#### Document passage:

Small Press Reviews: Fort Unicorn and the Duchess of Knothing by Andrea Nelson

Review by Sean Malone, Orange Hat Publishing | Ten16 Press

TEN16 Press, a division of Orange Hat Publishing, housing fiction, non-fiction, YA and poetry books.

The struggle of parents to support their children in all circumstances is an experience shared by many. Fort Unicorn and the Duchess of Knothing chronicles this experience and a great deal more through the perspective of the author. The journey Nelson creates for the reader is a profound one, intensely intimate, full of detail and breadth, and touched with emotion on every page.

It is appropriate to comment on the meaning of the title. Fort Unicorn refers to the dwelling created by its inhabitant: the author’s daughter, Shyloh, the Duchess of Knothing. In reality, this was the small corner of a homeless encampment eked out by Shyloh in San Diego in July of 2019. The wordplay (think knot in terms of crafting knots) and whimsy of both titles are an immediate attestation of the free and playful spirit of Shyloh. However, by the time the narrative reaches this point, Shyloh has long been battling various inner demons and addictions with various drugs.

#### Entries:
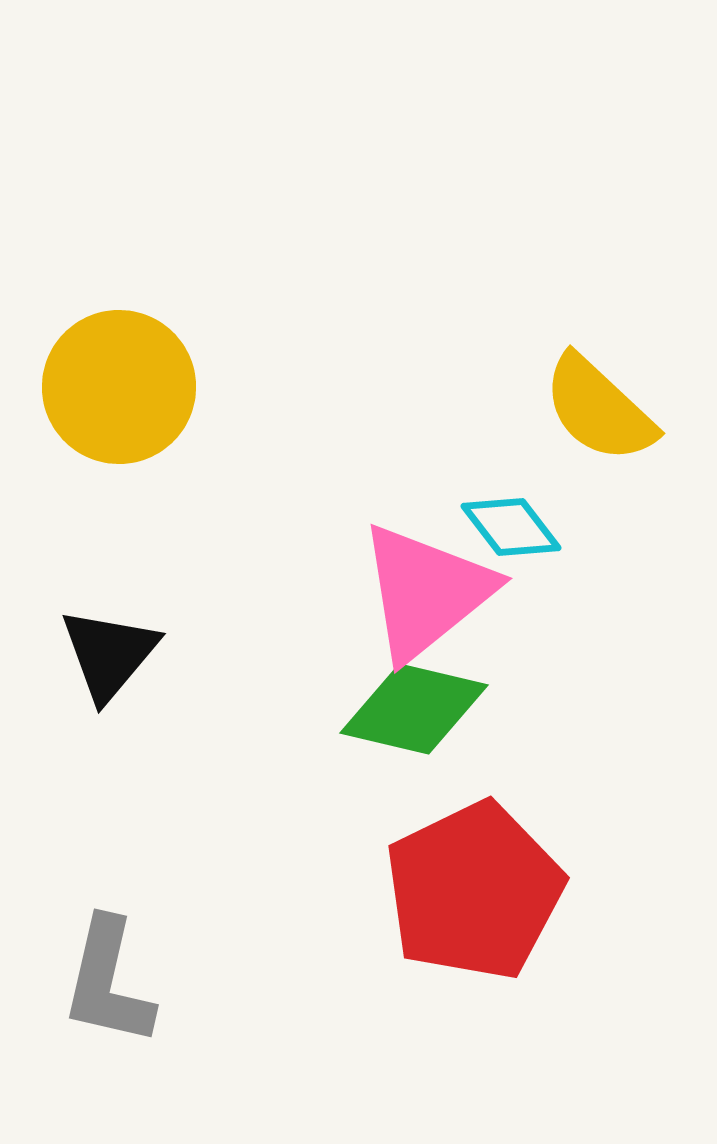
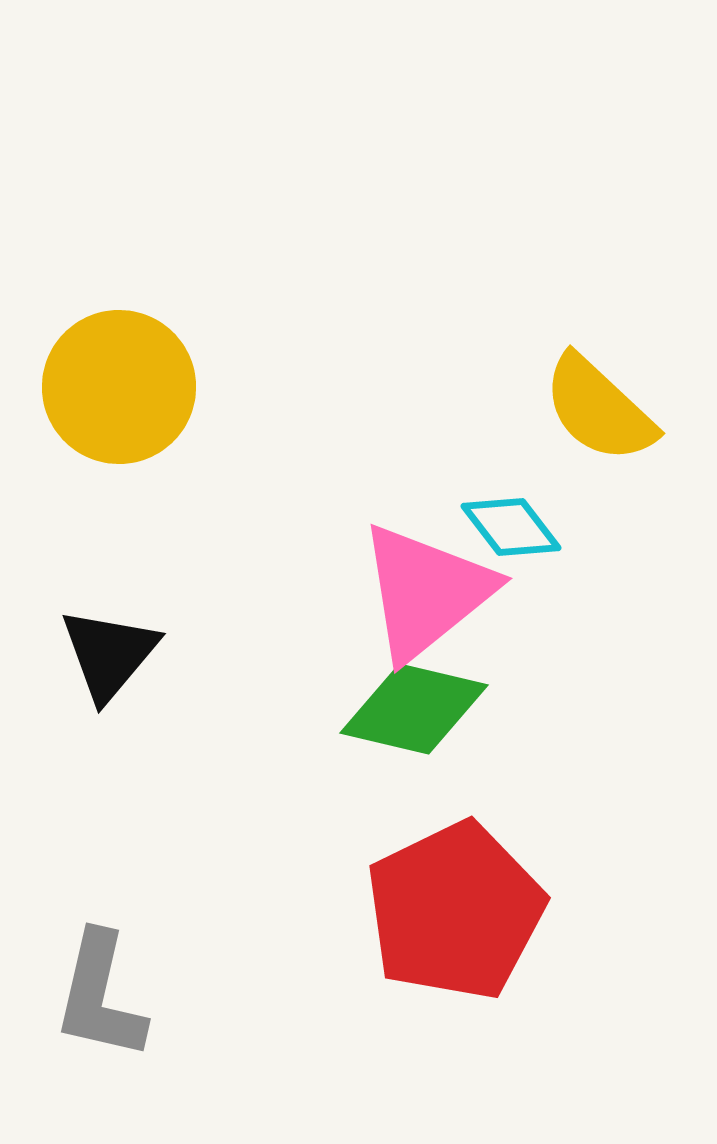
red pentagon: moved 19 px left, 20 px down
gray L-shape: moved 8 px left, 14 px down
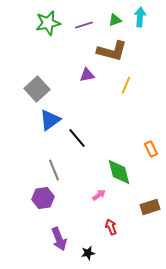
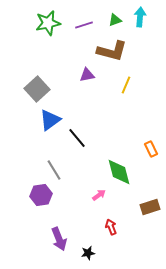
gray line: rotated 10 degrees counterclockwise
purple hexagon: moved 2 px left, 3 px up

* * *

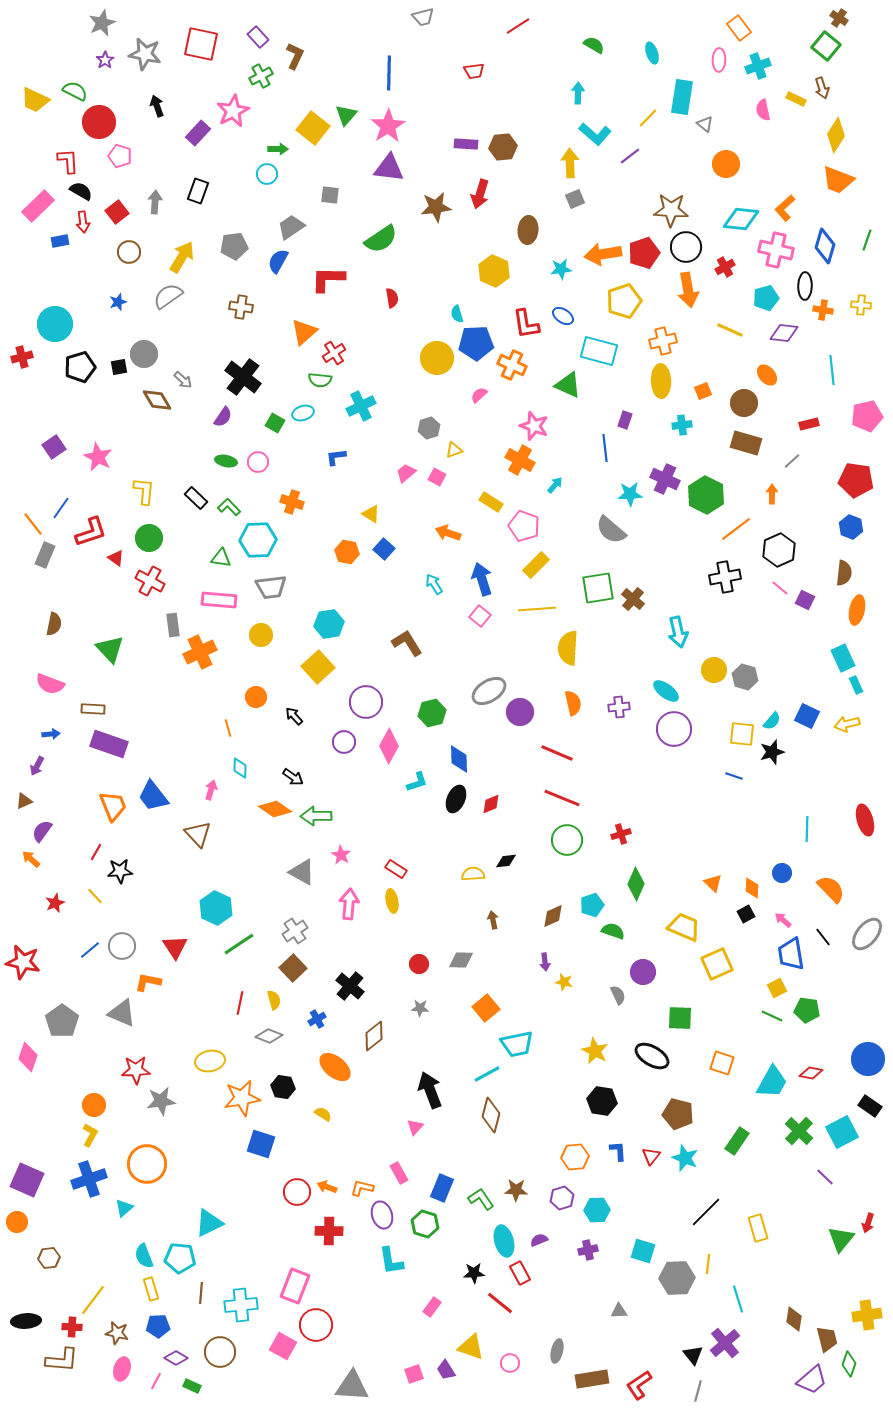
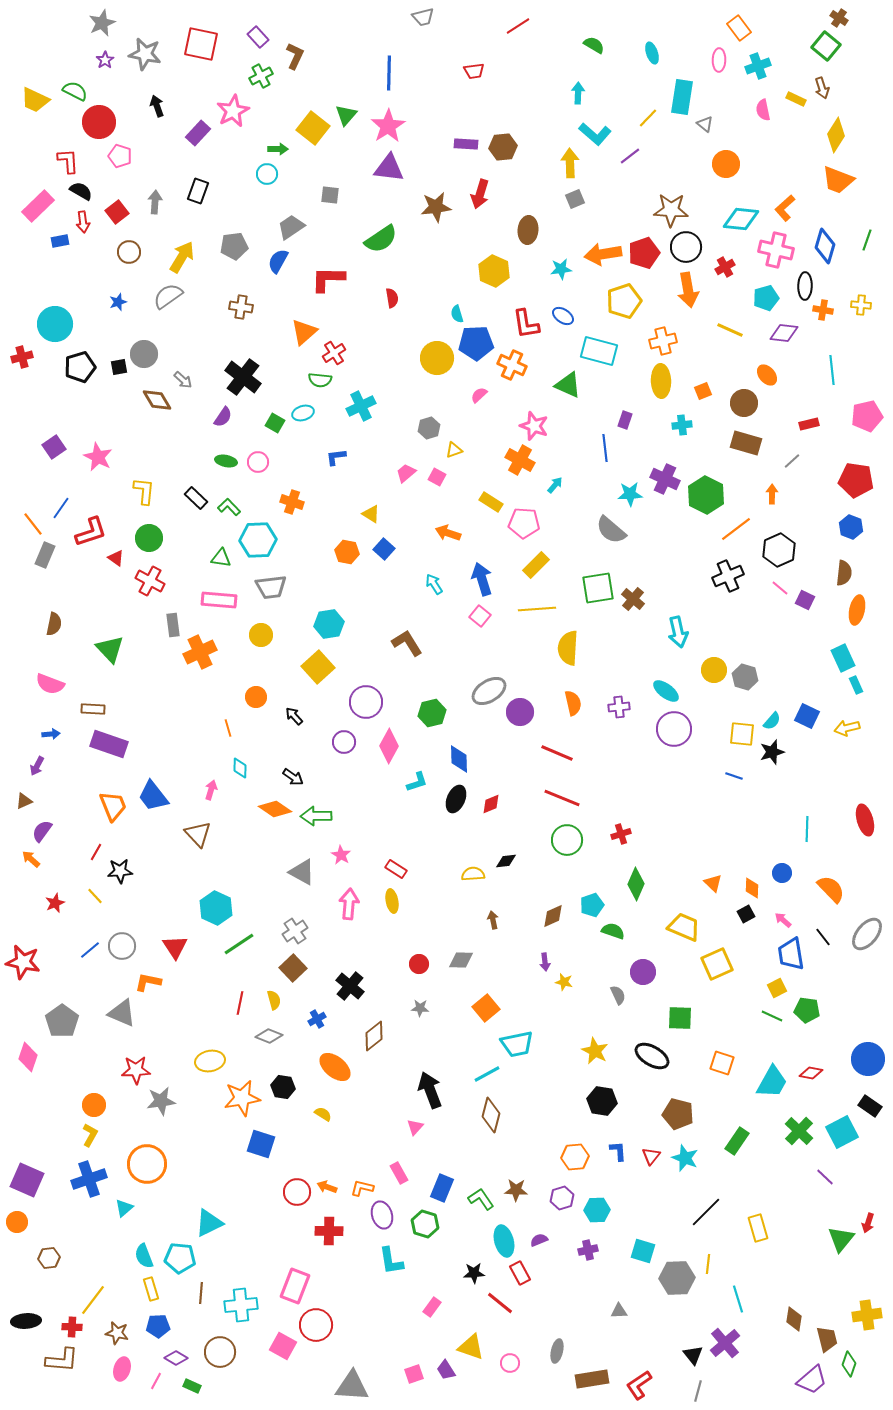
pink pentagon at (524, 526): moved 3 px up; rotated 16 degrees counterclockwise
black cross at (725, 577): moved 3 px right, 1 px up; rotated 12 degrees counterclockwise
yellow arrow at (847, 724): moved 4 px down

#### Given instruction A:
Reproduce the passage of the Fort Unicorn review between "It is appropriate" and "with various drugs.", inclusive.
#### Given instruction B:
Carry on the review of Fort Unicorn and the Duchess of Knothing from the point where it ends.

#### Task answer A:
It is appropriate to comment on the meaning of the title. Fort Unicorn refers to the dwelling created by its inhabitant: the author’s daughter, Shyloh, the Duchess of Knothing. In reality, this was the small corner of a homeless encampment eked out by Shyloh in San Diego in July of 2019. The wordplay (think knot in terms of crafting knots) and whimsy of both titles are an immediate attestation of the free and playful spirit of Shyloh. However, by the time the narrative reaches this point, Shyloh has long been battling various inner demons and addictions with various drugs.

#### Task answer B:
The readers are brought to this eventual moment with the full stories and context of both Shyloh and her mother, Andrea. The story is framed from Andrea’s perspective, and we learn that she, too, grappled with similar challenges while growing up. Fortunately, she was able to establish a definitive and clean break from such damaging habits and found more wholesome outlets to pursue and immerse herself in. As her life progresses, we observe the development of her professional boxing career, and as a coach and athletic trainer.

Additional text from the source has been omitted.